- What is required -
Take the line containing "- stool [388,415,452,470]" and all lines after it, through the end of the material, and repeat them exactly, pictures left out.

---------- Input material ----------

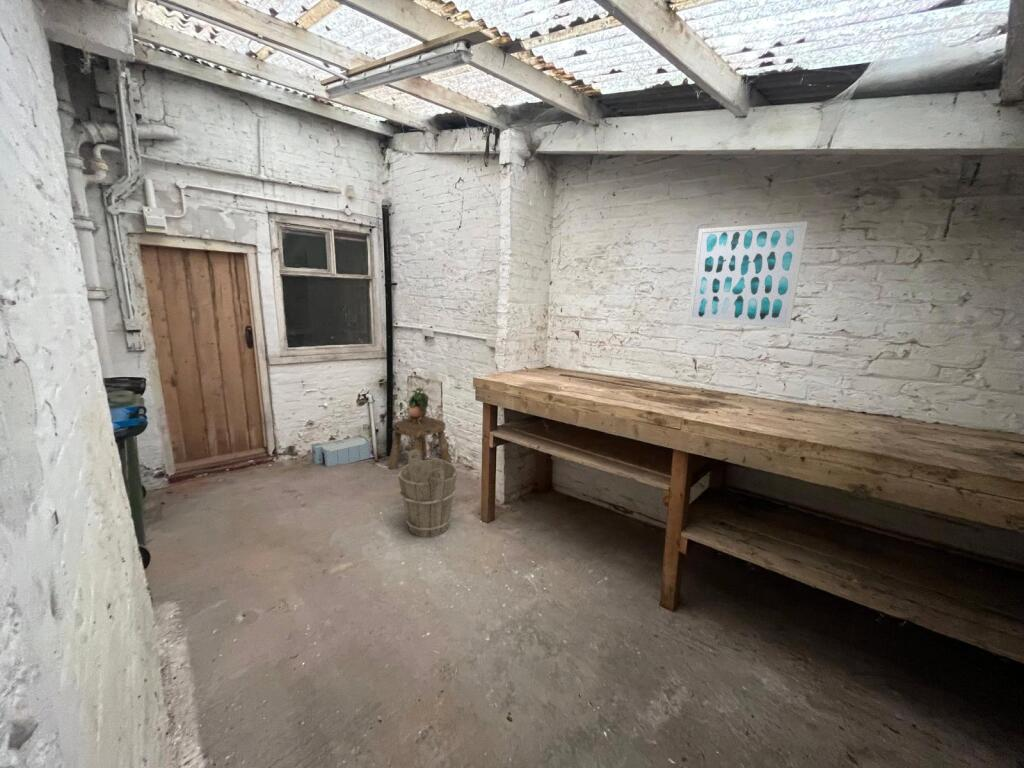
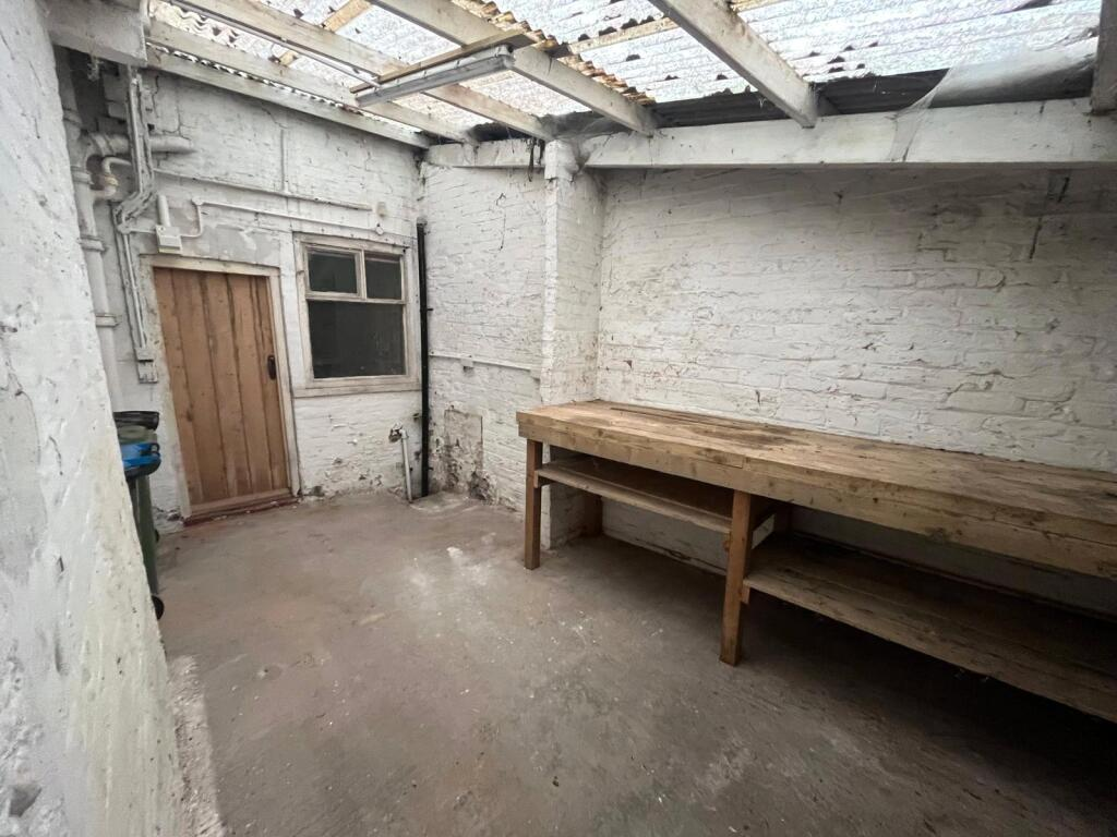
- bucket [397,449,459,538]
- wall art [687,220,809,329]
- stool [388,415,452,470]
- storage bin [310,434,375,468]
- potted plant [408,385,430,425]
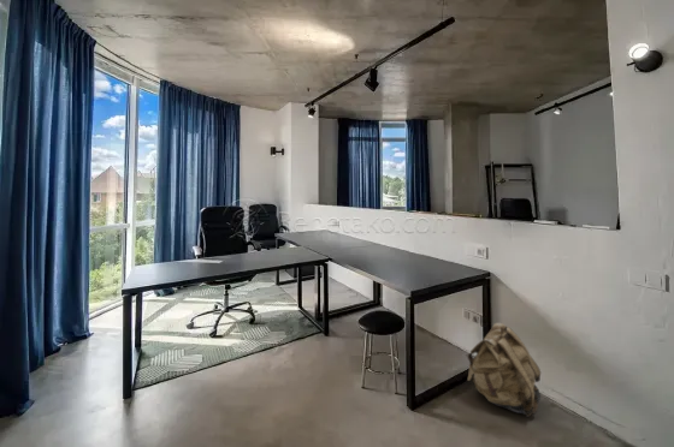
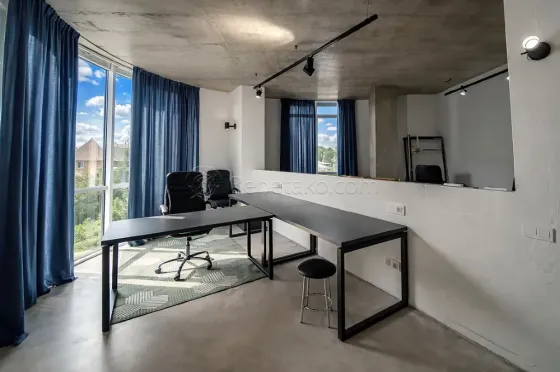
- backpack [465,322,542,418]
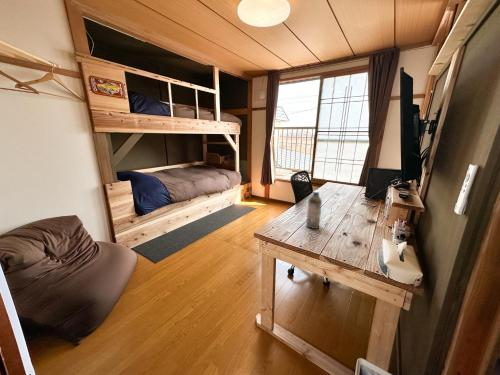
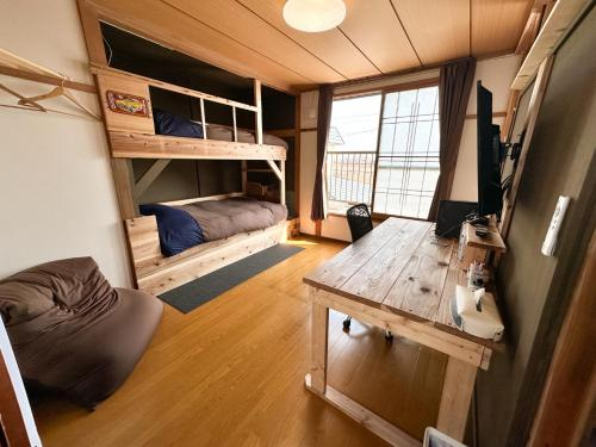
- water bottle [305,190,323,230]
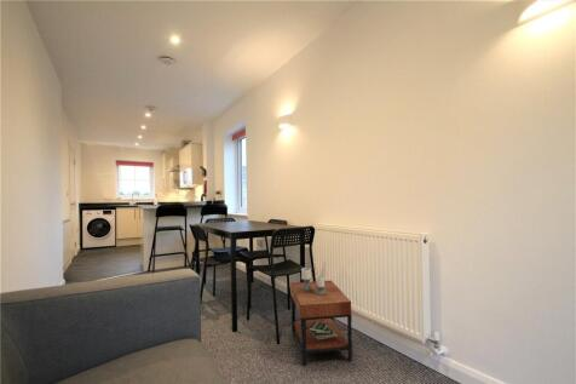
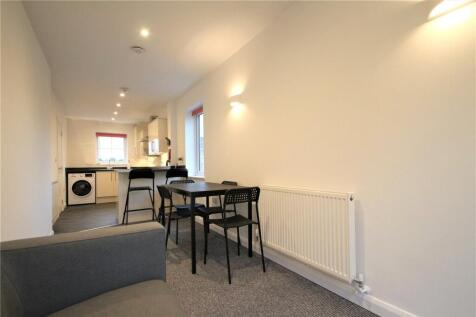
- side table [289,266,353,367]
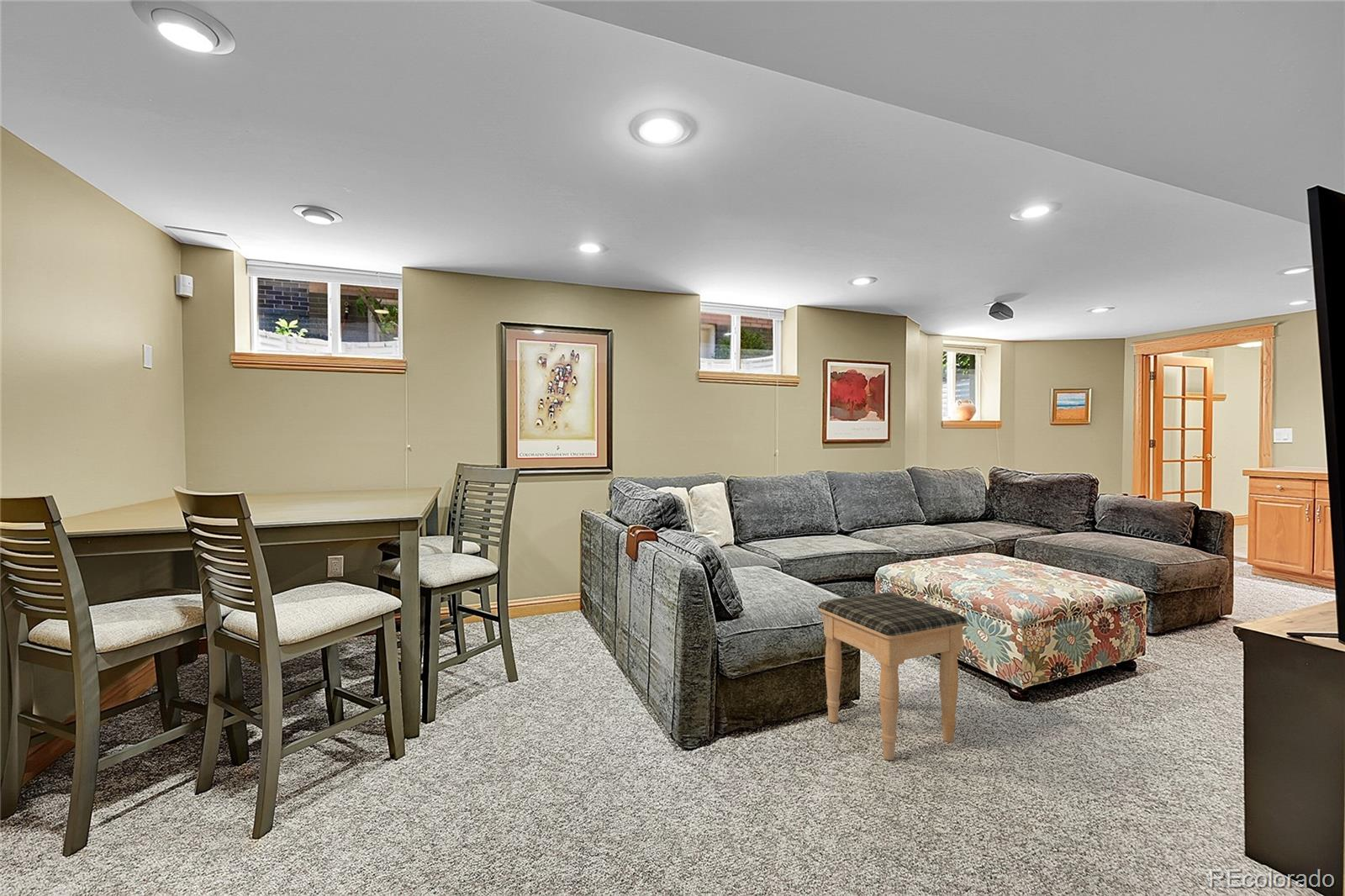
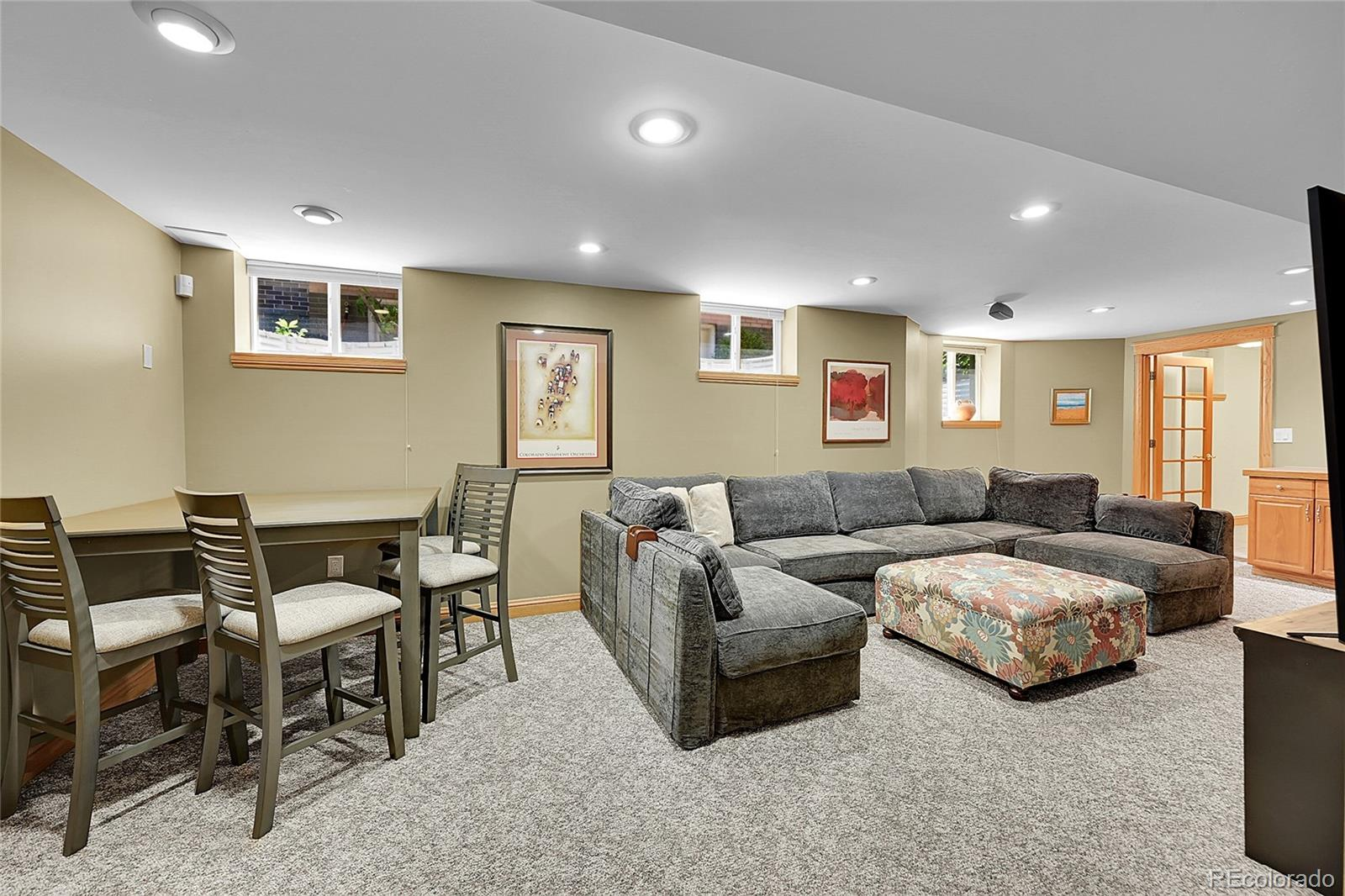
- footstool [817,592,968,761]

----------

- Exercise output -
- stool [388,415,452,470]
- storage bin [310,434,375,468]
- potted plant [408,385,430,425]
- backpack [465,322,542,418]
- water bottle [305,190,323,230]
- side table [289,266,353,367]
- footstool [817,592,968,761]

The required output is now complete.